**WORK TO COMPLETE**
What's needed is the listing below, repeated word for word with no pictures.

**EXERCISE DATA**

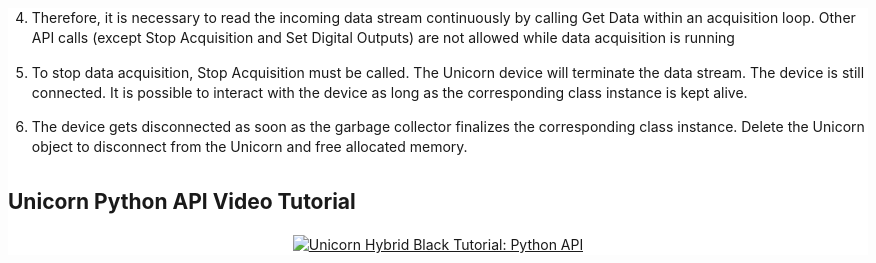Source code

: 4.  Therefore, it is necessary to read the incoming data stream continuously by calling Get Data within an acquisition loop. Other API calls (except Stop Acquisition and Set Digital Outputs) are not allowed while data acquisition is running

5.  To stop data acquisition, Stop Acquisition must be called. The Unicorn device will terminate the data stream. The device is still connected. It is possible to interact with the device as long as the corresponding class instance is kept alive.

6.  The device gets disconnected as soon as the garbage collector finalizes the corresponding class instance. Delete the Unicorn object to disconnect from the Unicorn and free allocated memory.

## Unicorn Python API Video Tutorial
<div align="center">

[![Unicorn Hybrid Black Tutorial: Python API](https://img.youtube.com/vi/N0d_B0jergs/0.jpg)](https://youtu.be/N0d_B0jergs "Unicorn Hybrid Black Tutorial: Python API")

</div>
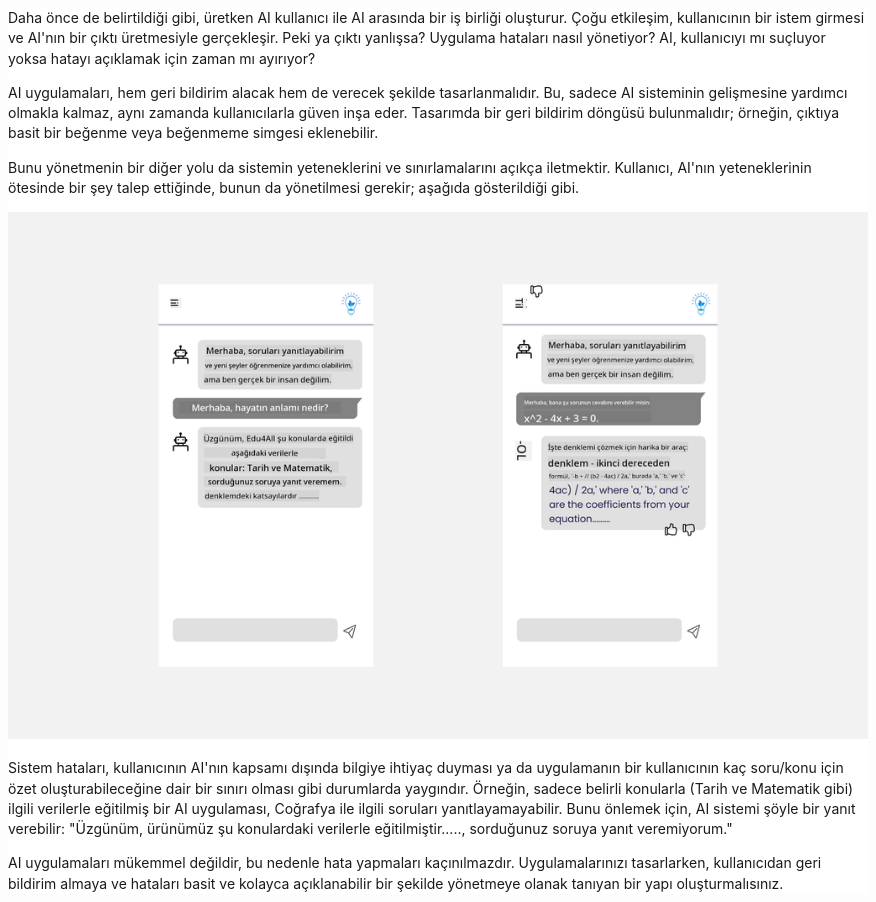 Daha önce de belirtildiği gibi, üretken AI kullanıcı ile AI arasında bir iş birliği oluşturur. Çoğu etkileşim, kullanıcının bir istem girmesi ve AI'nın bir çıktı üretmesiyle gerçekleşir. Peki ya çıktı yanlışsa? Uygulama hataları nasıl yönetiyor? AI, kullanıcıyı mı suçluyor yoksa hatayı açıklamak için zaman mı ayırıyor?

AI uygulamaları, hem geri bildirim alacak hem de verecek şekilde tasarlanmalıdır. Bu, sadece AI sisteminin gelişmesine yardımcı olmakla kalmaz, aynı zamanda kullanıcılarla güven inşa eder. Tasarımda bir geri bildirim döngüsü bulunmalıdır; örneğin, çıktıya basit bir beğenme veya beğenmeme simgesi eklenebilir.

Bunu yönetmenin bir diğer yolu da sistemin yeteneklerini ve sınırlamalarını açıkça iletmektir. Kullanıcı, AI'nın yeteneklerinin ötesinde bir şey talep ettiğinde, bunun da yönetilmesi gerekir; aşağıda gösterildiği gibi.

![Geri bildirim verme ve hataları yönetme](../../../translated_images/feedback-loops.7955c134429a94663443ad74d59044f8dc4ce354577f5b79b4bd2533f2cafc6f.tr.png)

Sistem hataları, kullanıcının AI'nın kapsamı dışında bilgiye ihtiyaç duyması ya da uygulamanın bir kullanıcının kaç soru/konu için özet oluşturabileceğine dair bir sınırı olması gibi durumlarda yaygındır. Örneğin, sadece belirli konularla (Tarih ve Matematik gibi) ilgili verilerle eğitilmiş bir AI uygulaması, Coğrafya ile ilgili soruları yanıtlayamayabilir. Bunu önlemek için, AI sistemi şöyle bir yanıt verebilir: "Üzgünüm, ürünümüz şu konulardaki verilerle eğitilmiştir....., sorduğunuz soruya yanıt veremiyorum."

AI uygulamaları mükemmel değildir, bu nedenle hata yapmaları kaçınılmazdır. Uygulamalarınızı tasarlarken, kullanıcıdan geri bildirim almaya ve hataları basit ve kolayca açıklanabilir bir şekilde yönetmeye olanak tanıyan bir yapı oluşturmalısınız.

**SOLUTION FOR THIS TASK**
Source code

: 4.  Therefore, it is necessary to read the incoming data stream continuously by calling Get Data within an acquisition loop. Other API calls (except Stop Acquisition and Set Digital Outputs) are not allowed while data acquisition is running

5.  To stop data acquisition, Stop Acquisition must be called. The Unicorn device will terminate the data stream. The device is still connected. It is possible to interact with the device as long as the corresponding class instance is kept alive.

6.  The device gets disconnected as soon as the garbage collector finalizes the corresponding class instance. Delete the Unicorn object to disconnect from the Unicorn and free allocated memory.

## Unicorn Python API Video Tutorial
<div align="center">

[![Unicorn Hybrid Black Tutorial: Python API](https://img.youtube.com/vi/N0d_B0jergs/0.jpg)](https://youtu.be/N0d_B0jergs "Unicorn Hybrid Black Tutorial: Python API")

</div>
 Daha önce de belirtildiği gibi, üretken AI kullanıcı ile AI arasında bir iş birliği oluşturur. Çoğu etkileşim, kullanıcının bir istem girmesi ve AI'nın bir çıktı üretmesiyle gerçekleşir. Peki ya çıktı yanlışsa? Uygulama hataları nasıl yönetiyor? AI, kullanıcıyı mı suçluyor yoksa hatayı açıklamak için zaman mı ayırıyor?

AI uygulamaları, hem geri bildirim alacak hem de verecek şekilde tasarlanmalıdır. Bu, sadece AI sisteminin gelişmesine yardımcı olmakla kalmaz, aynı zamanda kullanıcılarla güven inşa eder. Tasarımda bir geri bildirim döngüsü bulunmalıdır; örneğin, çıktıya basit bir beğenme veya beğenmeme simgesi eklenebilir.

Bunu yönetmenin bir diğer yolu da sistemin yeteneklerini ve sınırlamalarını açıkça iletmektir. Kullanıcı, AI'nın yeteneklerinin ötesinde bir şey talep ettiğinde, bunun da yönetilmesi gerekir; aşağıda gösterildiği gibi.

![Geri bildirim verme ve hataları yönetme](../../../translated_images/feedback-loops.7955c134429a94663443ad74d59044f8dc4ce354577f5b79b4bd2533f2cafc6f.tr.png)

Sistem hataları, kullanıcının AI'nın kapsamı dışında bilgiye ihtiyaç duyması ya da uygulamanın bir kullanıcının kaç soru/konu için özet oluşturabileceğine dair bir sınırı olması gibi durumlarda yaygındır. Örneğin, sadece belirli konularla (Tarih ve Matematik gibi) ilgili verilerle eğitilmiş bir AI uygulaması, Coğrafya ile ilgili soruları yanıtlayamayabilir. Bunu önlemek için, AI sistemi şöyle bir yanıt verebilir: "Üzgünüm, ürünümüz şu konulardaki verilerle eğitilmiştir....., sorduğunuz soruya yanıt veremiyorum."

AI uygulamaları mükemmel değildir, bu nedenle hata yapmaları kaçınılmazdır. Uygulamalarınızı tasarlarken, kullanıcıdan geri bildirim almaya ve hataları basit ve kolayca açıklanabilir bir şekilde yönetmeye olanak tanıyan bir yapı oluşturmalısınız.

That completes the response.